Nicht das aggressive, räuberische Verhalten bestimmter Meereswürmer, sondern die noch viel überraschendere mineralische Zusammensetzung der Zähne dieser Lebewesen stand im Mittelpunkt einer wissenschaftlichen Untersuchung unter Beteiligung der Montanuniversität Leoben.
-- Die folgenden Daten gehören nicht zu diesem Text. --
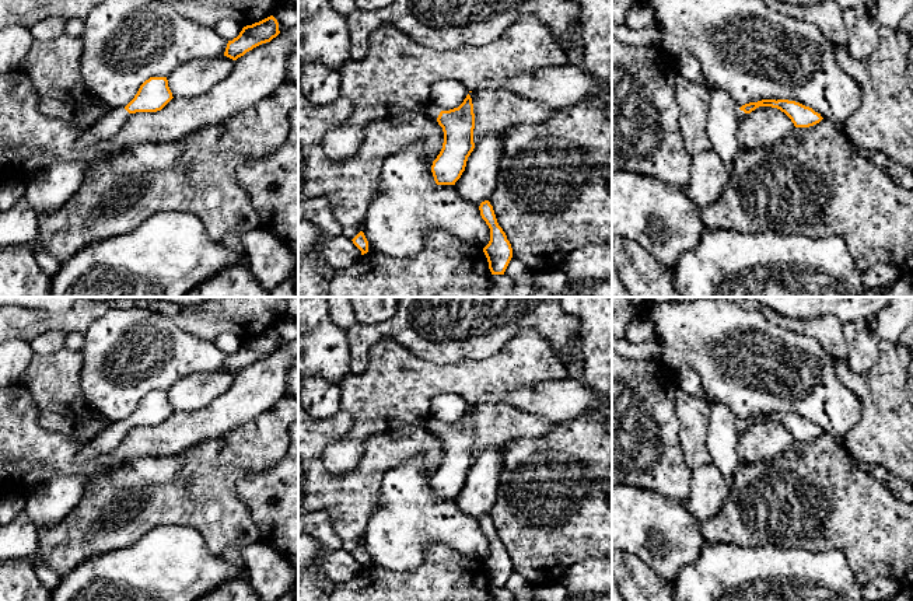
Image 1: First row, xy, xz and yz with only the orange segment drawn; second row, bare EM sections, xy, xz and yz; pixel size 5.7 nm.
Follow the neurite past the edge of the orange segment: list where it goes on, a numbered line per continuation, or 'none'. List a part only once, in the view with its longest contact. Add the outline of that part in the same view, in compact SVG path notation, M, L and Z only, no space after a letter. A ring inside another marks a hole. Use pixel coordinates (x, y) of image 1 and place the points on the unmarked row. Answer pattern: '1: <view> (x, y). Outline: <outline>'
1: xz (429, 425). Outline: M427 417L423 423L421 423L421 429L428 431L428 433L433 433L433 434L437 434L438 429L440 429L440 423L435 422L433 417Z

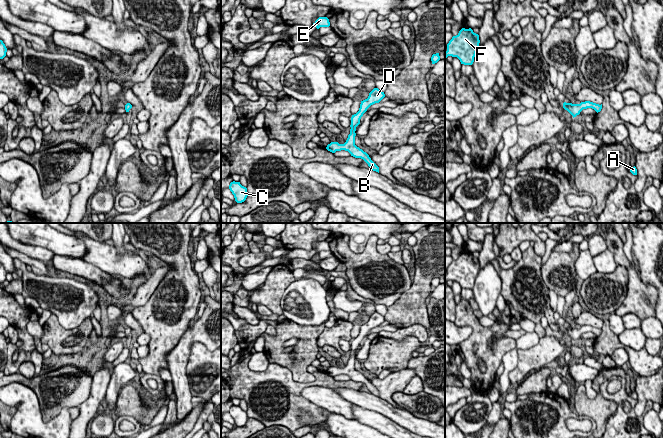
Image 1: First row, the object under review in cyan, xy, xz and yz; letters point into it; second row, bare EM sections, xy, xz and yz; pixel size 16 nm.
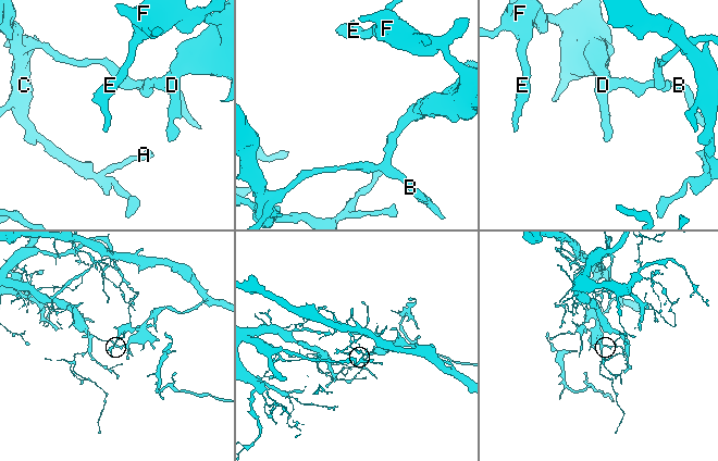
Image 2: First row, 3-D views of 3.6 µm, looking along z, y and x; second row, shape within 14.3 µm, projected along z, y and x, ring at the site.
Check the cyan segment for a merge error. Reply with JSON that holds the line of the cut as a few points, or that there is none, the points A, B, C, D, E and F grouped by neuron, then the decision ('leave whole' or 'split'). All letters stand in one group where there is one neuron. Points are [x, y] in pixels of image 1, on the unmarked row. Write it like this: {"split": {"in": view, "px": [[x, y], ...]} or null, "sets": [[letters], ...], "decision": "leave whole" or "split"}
{"split": {"in": "xz", "px": [[350, 357], [353, 363]]}, "sets": [["A", "B", "C"], ["D", "E", "F"]], "decision": "split"}

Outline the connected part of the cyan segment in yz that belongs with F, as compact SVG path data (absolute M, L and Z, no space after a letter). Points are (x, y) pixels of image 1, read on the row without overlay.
M462 252L447 268L445 282L448 280L457 281L461 288L472 289L479 267L478 258L474 257L471 252Z

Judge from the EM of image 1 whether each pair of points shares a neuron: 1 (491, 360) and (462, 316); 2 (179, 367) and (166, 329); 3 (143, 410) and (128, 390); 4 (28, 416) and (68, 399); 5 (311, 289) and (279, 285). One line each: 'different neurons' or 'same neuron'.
1: same neuron
2: different neurons
3: same neuron
4: different neurons
5: different neurons

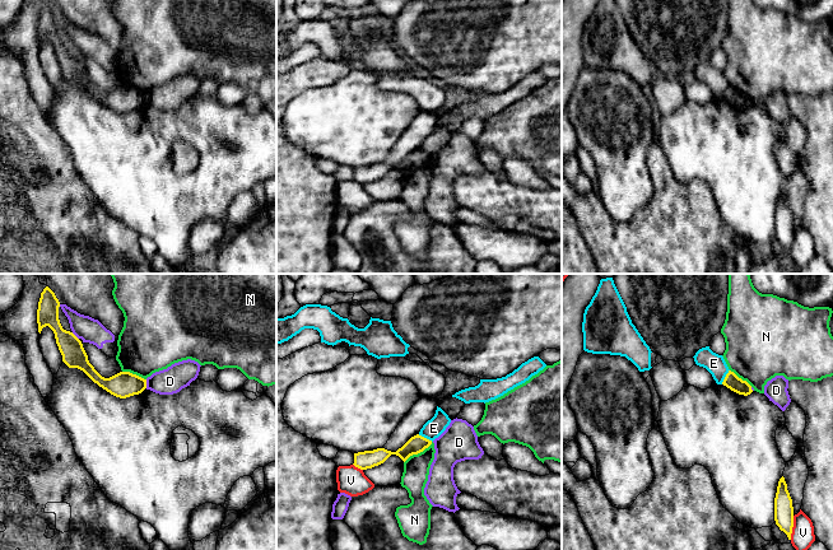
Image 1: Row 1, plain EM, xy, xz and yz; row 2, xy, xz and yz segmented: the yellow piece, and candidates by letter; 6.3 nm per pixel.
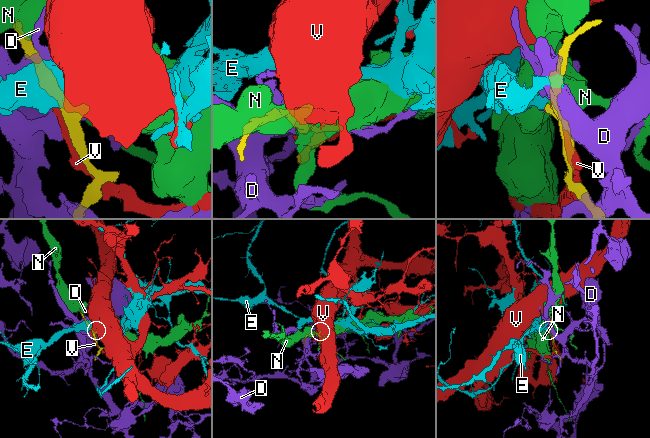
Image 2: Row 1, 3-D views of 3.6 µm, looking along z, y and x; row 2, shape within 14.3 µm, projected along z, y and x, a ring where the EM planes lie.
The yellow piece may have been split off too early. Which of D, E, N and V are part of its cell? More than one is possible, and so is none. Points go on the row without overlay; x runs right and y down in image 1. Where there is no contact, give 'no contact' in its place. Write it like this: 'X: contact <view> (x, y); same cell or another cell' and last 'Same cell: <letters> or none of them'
D: contact xy (145, 98); another cell
E: contact yz (725, 92); another cell
N: contact xz (418, 167); another cell
V: contact yz (792, 241); another cell
Same cell: none of them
Die aktuelle Ausgabe des renommierten Wissenschaftsmagazins "Science" vom 11. Oktober publizierte die Ergebnisse des interdisziplinären Forschungsprojektes unter dem Titel "High Abrasion Resistance with Sparse Mineralization: Copper Biomineral in Worm Jaws". In den 1,5 Millimeter winzigen Zähnen des Wurmes fanden sich Einlagerungen von Kupfer, teilweise in Form eines sehr seltenen Minerals. Ein wichtiger Teil des Projekts war zu zeigen, wie die Kupfereinlagerungen die Materialeigenschaften der Zähne deutlich verbessern.
Hilferuf aus Kalifornien
Das Projekt war eine Zusammenarbeit von zwei Instituten der University of California, Santa Barbara, und des Institutes für Metallphysik der Montanuniversität Leoben. Die Initiative dieser wissenschaftlichen Kooperation ging von Dr. Helga Lichtenegger aus, einer ehemaligen Doktoratsstudentin bei Professor Dr. Peter Fratzl an der Montanuni und nunmehrigen Mitarbeiterin des Chemie- und Biochemie-Institutes der University of California. Nachdem das Leobener Institut für Metallphysik eines der wenigen wissenschaftlichen Einrichtungen mit einem nano-mechanischen Labor ist, richtete Dr. Lichtenegger einen Hilferuf nach Leoben. Dort führte Dr. Thomas Schöberl die mechanischen Untersuchungen durch und bewies die Rolle der Kupfereinlagerungen für die außergewöhnlichen Eigenschaften der Zähne.
Elastisch und gleichzeitig hart
Das Kupfer in den vier Zähnen des Glycera dibranchiata sorgt gleichzeitig für Elastizität und Härte mit dem Vorteil, dass sie nicht so spröde wie menschliche Zähne sind und dabei eine hohe Verschleißfestigkeit aufweisen. "Wir wären froh", so der Leobener Wissenschaftler Schöberl, "wenn wir ein derartiges Material künstlich herstellen könnten." Erste Hinweise auf Kupfereinlagerungen bei den im Nordatlantik auftretenden Würmern, die etwas größer als Regenwürmer sind, gehen auf das Jahr 1980 zurück. Damals vermutete man allerdings noch, eine Folge der globalen Meeresverschmutzung gefunden zu haben. Die Forschungsergebnisse des Wissenschaftlerteams aus Kalifornien und Leoben belegen jedoch, dass das Kupfer im Zahnmaterial zum biologischen Bauplan gehört, völlig unabhängig vom Metallgehalt des Meerwassers.
Der Natur auf der Spur
Das Leobener Institut für Metallphysik, das gleichzeitig als Institut für Materialwissenschaft der Akademie der Wissenschaften geführt wird, beschäftigt sich eingehend mit biologischen Materialien als "Vorbilder" für Werkstoffe. Aktuelle Forschungen gelten den mechanischen Eigenschaften von menschlichen Knochen und Holz.